The child was part of a clinical trial in which researchers were investigating the effect of treating HIV-positive babies in the first few weeks of life, and then stopping and starting the ART medicines while checking whether their HIV was being controlled. The case was revealed at an Aids conference in Paris.
"It's a case that raises more questions than it necessarily answers," said Linda-Gail Bekker, president of the International Aids Society (IAS), which is holding the conference this week.
"It does raise the interesting notion that maybe treatment isn't for life," she said, adding that "it's clearly a rare phenomenon".
Researchers believe that intensive treatment soon after infection could enable long-term remission of the disease.
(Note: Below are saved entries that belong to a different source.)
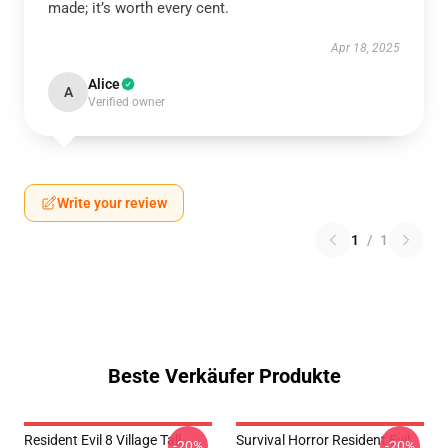
made; it’s worth every cent.
Apr 18, 2025
Alice
A
Verified owner
Write your review
1
/
1
Beste Verkäufer Produkte
Resident Evil 8 Village Tall
Survival Horror Resident Evil
-20%
-20%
Treatment with ART started when the child was almost 9 weeks old but was interrupted at 40 weeks when the virus had been suppressed, and the child was monitored regularly for any signs of relapse.
The South African youngster, who contracted the virus from its mother, is the third to achieve a long remission using this approach.
Other similar cases include a Frenchwoman in her 20s who was born with HIV and has her infection under control despite taking no medicines since she was around 6 years old, and a Mississippi baby born with HIV in 2010 who suppressed her infection for 27 months after stopping treatment before it reappeared in her blood.
However, researchers believe the South African case is the first instance of sustained virological control from a randomised trial of ART interruption following early treatment of infants.